These conditions have provided a perfect storm for fraudsters looking to exploit consumers’ hopes and fears – as seen in the explosion in clone investment frauds perpetrated online, in which scammers trick their victims into investing in fake products  they wrongly believe to be offered by reputable brands. In 2020, Action Fraud received more than 17,000 reports of investment fraud amounting to £657.4m reported losses, an increase of 28% on the previous year. Around £78m was lost to brand cloning scams, amounting to an average, potentially life-changing, loss of over £45,000 per victim.

While there is no silver bullet for tackling online clone investment fraud, many stakeholders are working to create what the FCA has described as a “force field against unauthorised businesses marketing bogus investment activity”[1].

The insurance and long term savings industry has taken proactive measures to mitigate the scam threat, through consumer awareness campaigns, intelligence sharing and cross-industry engagement. And the FCA is ratcheting-up its proactive monitoring of the internet to aim to capture suspicious advertising within 24 hours after it first appears. 

Yet existing laws have failed to keep pace with the criminals. Tech companies are currently under no obligation to identify the legitimacy of those placing adverts. 

The introduction of the draft Online Safety Bill presents the government with the perfect opportunity to play catch-up. The Bill establishes a new regime to address illegal and harmful content, imposing a duty of care on tech companies to improve the safety of users online.  

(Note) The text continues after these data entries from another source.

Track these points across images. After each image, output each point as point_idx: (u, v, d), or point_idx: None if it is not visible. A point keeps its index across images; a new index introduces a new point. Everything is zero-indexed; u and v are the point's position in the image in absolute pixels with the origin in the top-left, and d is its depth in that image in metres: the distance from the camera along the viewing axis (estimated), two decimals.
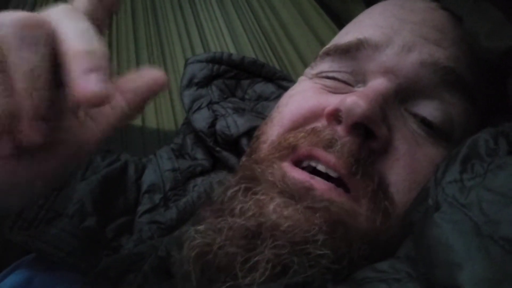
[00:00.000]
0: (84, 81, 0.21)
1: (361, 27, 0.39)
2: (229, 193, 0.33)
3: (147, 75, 0.26)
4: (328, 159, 0.32)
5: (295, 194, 0.31)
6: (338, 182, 0.32)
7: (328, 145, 0.32)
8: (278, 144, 0.36)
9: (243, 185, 0.32)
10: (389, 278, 0.25)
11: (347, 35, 0.39)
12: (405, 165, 0.33)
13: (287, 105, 0.39)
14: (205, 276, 0.29)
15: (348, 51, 0.37)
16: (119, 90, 0.25)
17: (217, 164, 0.52)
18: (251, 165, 0.35)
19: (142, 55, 0.72)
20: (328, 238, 0.29)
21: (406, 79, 0.35)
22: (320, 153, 0.33)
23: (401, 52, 0.35)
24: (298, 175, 0.32)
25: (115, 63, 0.71)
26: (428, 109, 0.35)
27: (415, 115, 0.35)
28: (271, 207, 0.30)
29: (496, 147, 0.27)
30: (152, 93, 0.26)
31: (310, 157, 0.33)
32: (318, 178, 0.32)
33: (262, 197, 0.31)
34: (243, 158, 0.41)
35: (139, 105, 0.26)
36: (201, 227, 0.31)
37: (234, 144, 0.51)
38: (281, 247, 0.28)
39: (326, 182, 0.32)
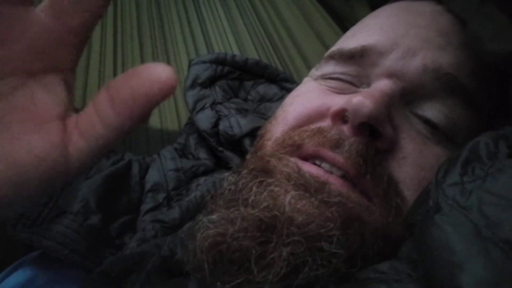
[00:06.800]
0: None
1: (367, 31, 0.39)
2: (241, 184, 0.32)
3: (147, 74, 0.19)
4: (336, 160, 0.32)
5: (311, 187, 0.30)
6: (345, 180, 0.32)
7: (336, 145, 0.32)
8: (282, 141, 0.35)
9: (258, 177, 0.32)
10: (390, 279, 0.25)
11: (352, 38, 0.39)
12: (413, 163, 0.33)
13: (292, 105, 0.39)
14: (217, 267, 0.29)
15: (352, 57, 0.37)
16: (110, 99, 0.20)
17: (220, 164, 0.53)
18: (263, 157, 0.35)
19: (147, 56, 0.73)
20: (342, 233, 0.28)
21: (410, 83, 0.35)
22: (328, 153, 0.32)
23: (405, 57, 0.35)
24: (313, 169, 0.32)
25: (120, 65, 0.71)
26: (432, 112, 0.35)
27: (419, 117, 0.35)
28: (286, 199, 0.29)
29: (496, 150, 0.27)
30: (155, 100, 0.19)
31: (316, 156, 0.33)
32: (332, 175, 0.32)
33: (277, 189, 0.30)
34: (248, 156, 0.41)
35: (137, 118, 0.20)
36: (214, 217, 0.31)
37: (237, 145, 0.52)
38: (297, 244, 0.27)
39: (340, 178, 0.32)
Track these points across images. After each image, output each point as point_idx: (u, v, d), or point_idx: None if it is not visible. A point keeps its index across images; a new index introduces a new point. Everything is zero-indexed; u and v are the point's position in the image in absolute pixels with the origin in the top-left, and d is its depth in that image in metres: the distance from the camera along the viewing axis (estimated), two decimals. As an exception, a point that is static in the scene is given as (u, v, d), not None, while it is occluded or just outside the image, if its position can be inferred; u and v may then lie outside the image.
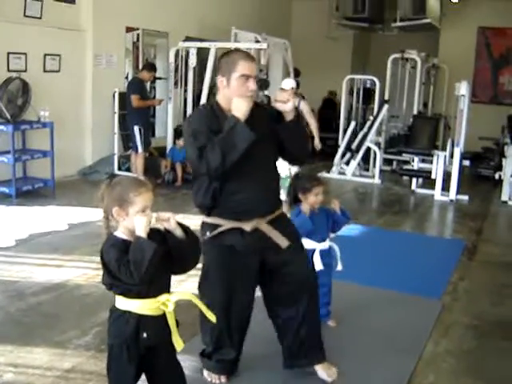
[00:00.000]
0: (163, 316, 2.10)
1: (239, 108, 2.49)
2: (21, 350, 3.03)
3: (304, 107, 6.46)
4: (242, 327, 2.79)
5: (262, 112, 2.63)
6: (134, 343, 2.05)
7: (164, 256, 2.03)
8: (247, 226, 2.59)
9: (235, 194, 2.57)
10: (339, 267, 3.40)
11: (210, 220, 2.64)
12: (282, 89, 5.49)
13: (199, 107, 3.02)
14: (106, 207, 2.05)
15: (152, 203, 2.06)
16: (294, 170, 4.73)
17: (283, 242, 2.67)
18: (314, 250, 3.25)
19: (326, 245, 3.33)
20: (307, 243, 3.21)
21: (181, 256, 2.12)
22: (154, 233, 2.05)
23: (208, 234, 2.63)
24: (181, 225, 2.12)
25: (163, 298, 2.07)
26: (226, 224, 2.59)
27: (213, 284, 2.69)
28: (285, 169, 4.69)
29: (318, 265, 3.23)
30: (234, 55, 2.60)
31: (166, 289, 2.13)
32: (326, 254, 3.33)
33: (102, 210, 2.07)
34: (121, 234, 2.05)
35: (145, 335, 2.05)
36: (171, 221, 2.08)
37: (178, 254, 2.11)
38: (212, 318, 2.22)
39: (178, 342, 2.15)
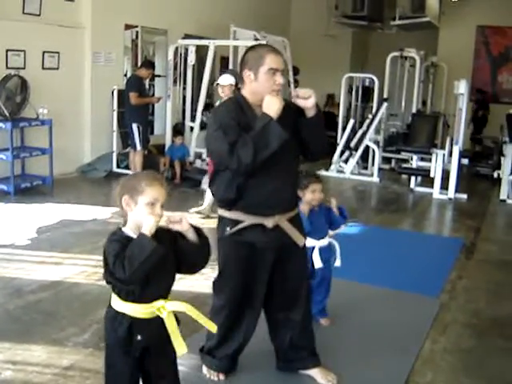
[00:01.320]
0: (159, 317, 2.01)
1: (271, 106, 2.46)
2: (19, 348, 3.03)
3: None
4: (254, 319, 2.77)
5: (286, 108, 2.56)
6: (129, 345, 2.00)
7: (168, 258, 1.97)
8: (269, 222, 2.57)
9: (259, 188, 2.54)
10: (337, 263, 3.40)
11: (231, 215, 2.60)
12: (218, 84, 5.49)
13: (225, 101, 3.00)
14: (118, 196, 2.00)
15: (164, 201, 1.98)
16: None
17: (300, 240, 2.67)
18: (313, 248, 3.25)
19: (325, 241, 3.33)
20: (307, 241, 3.21)
21: (190, 259, 2.05)
22: (163, 232, 1.99)
23: (228, 229, 2.59)
24: (193, 226, 2.04)
25: (158, 304, 1.99)
26: (248, 219, 2.56)
27: (229, 279, 2.67)
28: None
29: (318, 262, 3.23)
30: (261, 49, 2.57)
31: (165, 293, 2.04)
32: (325, 250, 3.33)
33: (116, 200, 2.02)
34: (128, 230, 2.00)
35: (139, 337, 1.99)
36: (183, 222, 2.01)
37: (187, 258, 2.04)
38: (213, 328, 2.16)
39: (179, 346, 2.04)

In the wake of strong arguments made by the financial sector, the Bill helpfully captures user-generated fraud, such as social media platforms hosting content posted by a ghost broker peddling fake motor insurance. However, recently published Action Fraud figures show that less than 10% of online investment fraud losses emanate from social media platforms. Crucially, paid-for adverts - such as those promoting clone investment frauds and ‘click to call’ claims management services – which account for most online financial scams, remain out-of-scope. 

This makes no sense. The government has stated that it wishes the Bill to focus on online activities that cause “emotional or physical harm”. The ABI is only too aware of the huge psychological damage caused to individuals who are conned into giving their life savings to a criminal. Research from both Which? and the Money & Mental Health Policy Institute has demonstrated the emotional toll these scams can take. And, tragically, this can lead some people to take their own lives. 

The government is gambling on the Online Advertising Programme, about which little is currently known, filling the void. Yet a consultation is not expected until at least the end of the year, following which it will be subject to a prolonged period of scrutiny before it comes to fruition. Moreover, unlike the Bill which gives Ofcom the power to impose eye-watering fines, it remains to be seen how robust any sanctions will be. In the meantime, many more consumers will be the victims of fraud. 

There remains a steely resolve amongst organisations representing consumers, civil society and business to extend the Bill to capture paid for adverts. The ABI was one of seventeen organisations who recently called upon the Home Secretary to re-think the government’s approach. If the government is truly serious about meeting the Bill’s central objective of making the UK “the safest place in the world to be online”, it must listen.